日本的なるもの6

 日本という国は何故「日本」という国なのだろう。「日本的なるもの」と題しておきながら、今までこの「日本」ということを明かにしておかなかったようである。日本の社会や文化を考えていくにあたって、そのことを示しえないのでは、論考自体に意味がない。今回その反省をもって、改めて「日本」ということについてまとめなおそうと考えた。しかし、あまりに問題が多岐に渡り、てんやわんやしてしまった。多少バタバタするが、その辺もあわせて示してみたい。
 現在、我々の常識において日本の国を規定する場合、次の三点が主に主張される。

1、日本は四方を海に囲まれた、孤立した島国である。

2、日本は稲作によって支えられた国である。

3、日本は世界でも稀にみる単一民族の国である。

 これらの主張は、しかし、ちょっと考えてみれば大変矛盾した考え方であることが分かる。
 まず1では、海による孤立を主張することで日本文化の独自的発展が考えられている。そして、この考えをつきつめる形で3の主張へとつながっていく。しかし、考古学、民俗学等の成果により、有史以前から列島の各地域で大陸との交流が盛んに行なわれていたことが知られるようになった。
 環日本海沿岸の生活圏をはじめ、瀬戸内海の島じまと朝鮮半島との交流、琉球を中継点とした東シナ海文化圏など、世界の生活圏の中で日本列島は存在していたのである。つまり、1の主張のように海は大きな障壁ではなく、重要な交通路であったといえる。日本列島ではその諸生活圏の中でそれぞれの文化が発達し、互いに流通していたのである。
 次に2。去年の米不足のおり、日本人の米に対するこだわりが非常に深いことが確認されたわけだが、その感受性=日本人となるのだろうか。
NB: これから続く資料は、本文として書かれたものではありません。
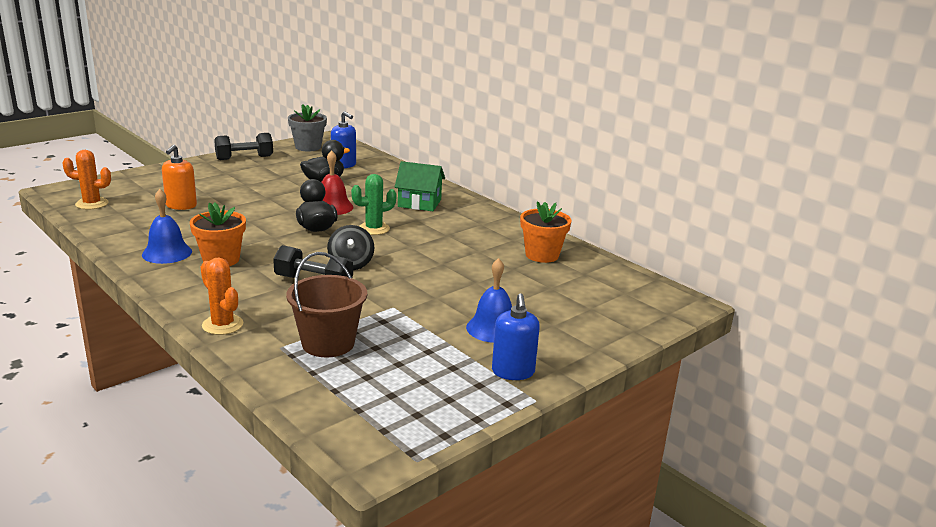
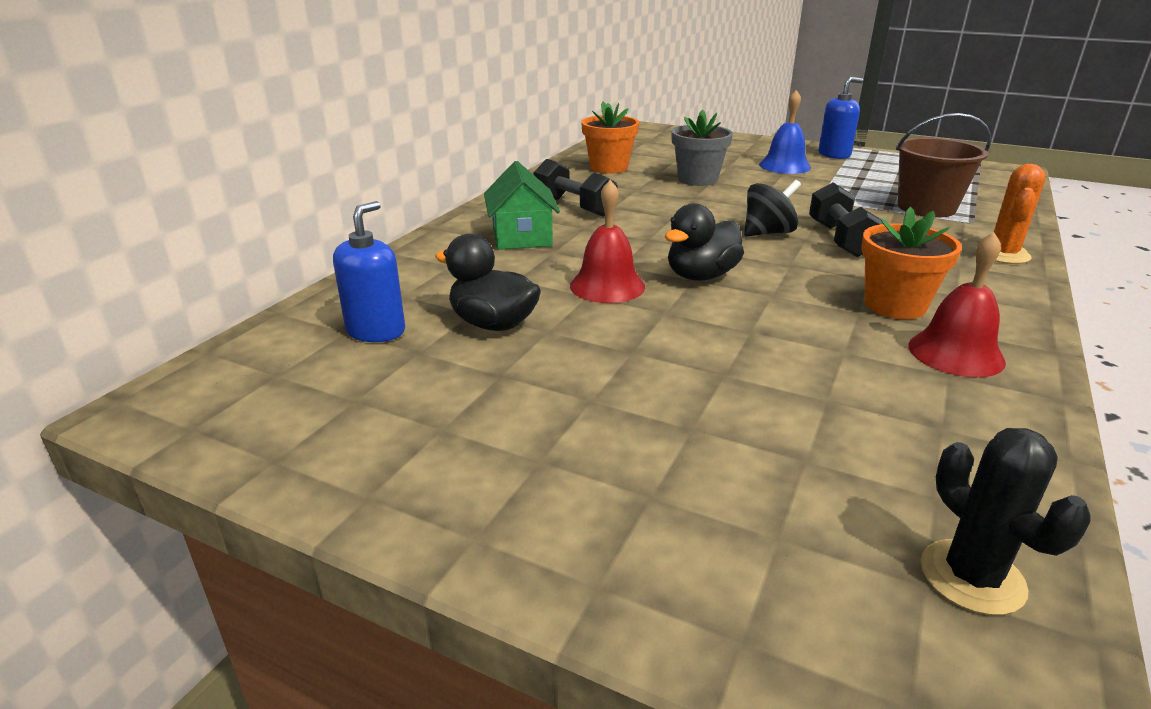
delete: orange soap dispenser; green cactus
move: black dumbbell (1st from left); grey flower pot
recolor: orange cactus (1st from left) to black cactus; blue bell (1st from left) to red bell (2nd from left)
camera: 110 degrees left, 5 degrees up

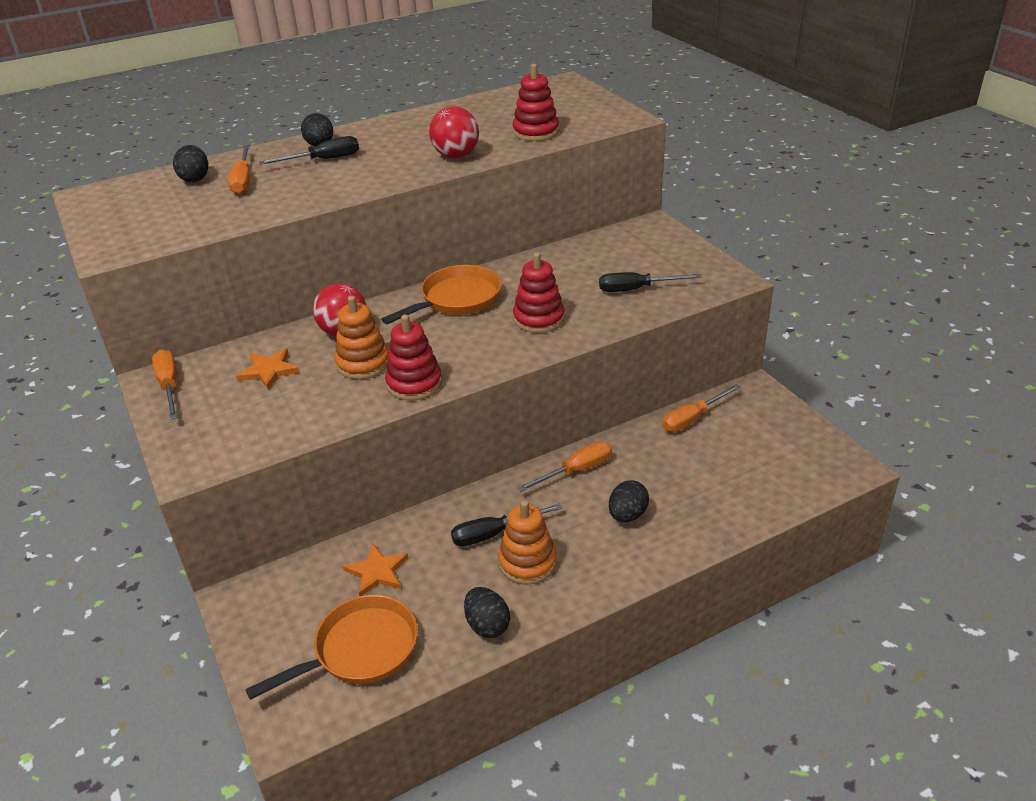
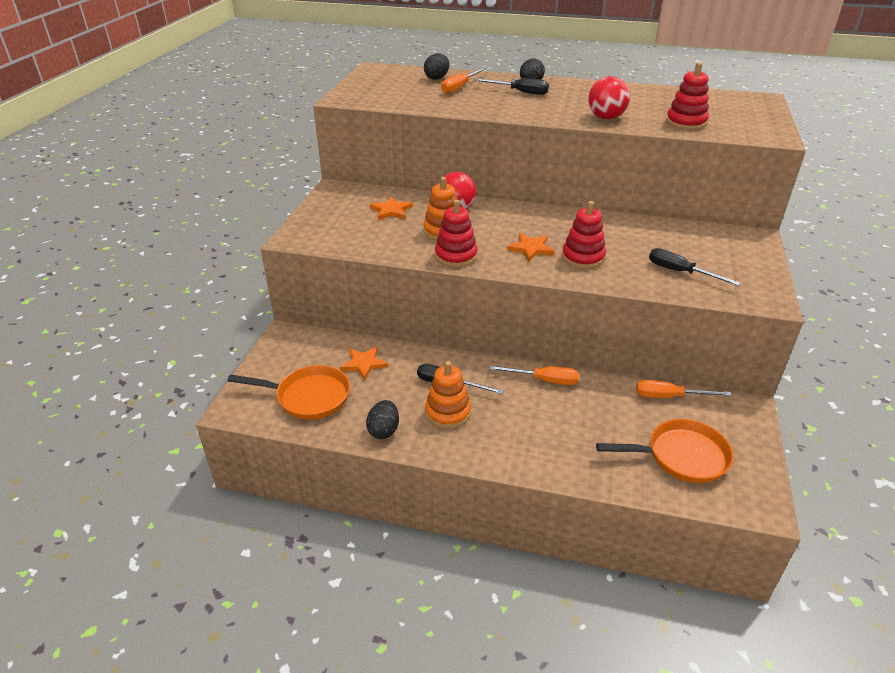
delete: orange screwdriver (1st from left); black egg (4th from left)
insert: orange star (3rd from left)
move: orange pan (2nd from left)
camera: 40 degrees right, 0 degrees up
一般に稲作一元論が主張される場合、「日本人の魂は稲を通じて大地の力をもらっている」といった類のことがいわれる。つまり、稲をして日本の宗教の核心を説明し、天皇家がおこなう新嘗祭が日本人にどれだけ重要かを説くのである。聖なる天皇を立てることで稲作=日本人を公式化しようとしているといえよう。
 しかし、天皇をかつぎだすならば、供御人の存在が忘れられてはならない。供御人とは、海の幸や山の幸を直接天皇に貢献する集団のことである。網野善彦や黒田日出男などの研究で示されるように、天皇がおこなう儀式において、米が権力の分かりやすい象徴であるのに対して、海や山の初物が天皇権力の暗いマジカルな部分を受け持っていたとされる。又、そうした海民、山民の非農業集団が中世紀まで天皇家の直属軍事力として編成されていたことも注目に値する。建武の新政のとき、後醍醐天皇が悪党とよばれる非農業集団と結びついたのも、このマジカルな力を取りもどそうとしたといえる。さらに、天皇との関係を離れた後でも、この海民、山民は独自の流通経路を通じて楽市を組織するようになる。日本の都市性は彼ら抜きで語ることができない。
 以上のように1、2をあわせて考えてみれば、3はおのずと否定されよう。事実、日本列島には、アイヌや琉球の民族が存在し、東北人を一つの民族と見る向きもある。この列島に住んでいるのが人間である以上、生活レベルで考えれば、日本は単一民族と簡単にいうことはできない。日本が単一民族であるとしてきたのは、畿内に発生した権力であり、その主張は皇国史観を構成するのにどうしても必要だったのだ。中曾根元首相の日本単一民族発言は単なる皇国史観の焼直しにすぎない。日本という国は民族によって建つ国ではない。
 しかし、現在、我々日本人は日本列島に住むあらゆる人々にある種の均質性を感じている。この事実はぬぐい去れないものであろう。いったい、この均質性はどこからくるのだろう。
 網野が指摘するように、それは律令制が列島の隅々まで行き渡ったことに原因する。律令制において、何よりも効力をもつものは書類であり、その書類がことあるごとに列島中に撒き散らかされるのである。
 畿内の言葉が列島の権力空間における共通語となったことは想像に難くない。しかし、書類の文章は中国からの漢語を用いられることが多く、それだけでは役人だけの言葉で終わってしまうはずである。そこで網野は「ひらがな」の存在に注目している。
 平安期にはいり、列島の権力空間がひとまずの安定がみられるようになると、女性の中から「ひらがな」が起こり、生活レベルでの共通言語として機能するようになったのである。「日本語」という均質性が生まれたわけだ。
 確かに、言語を空間としてとらえることで日本の均質性を見いだすことができる。しかし、私はその「ひらがな」さえも受け入れた人々の感受性に注目したい。
 元来、女性性という他者的なるものであるはずの「ひらがな」を受け入れることで日本という均質性を開いてしまう感受性。そう、私が「日本的なるもの」と呼ぶものは、まさにこれである。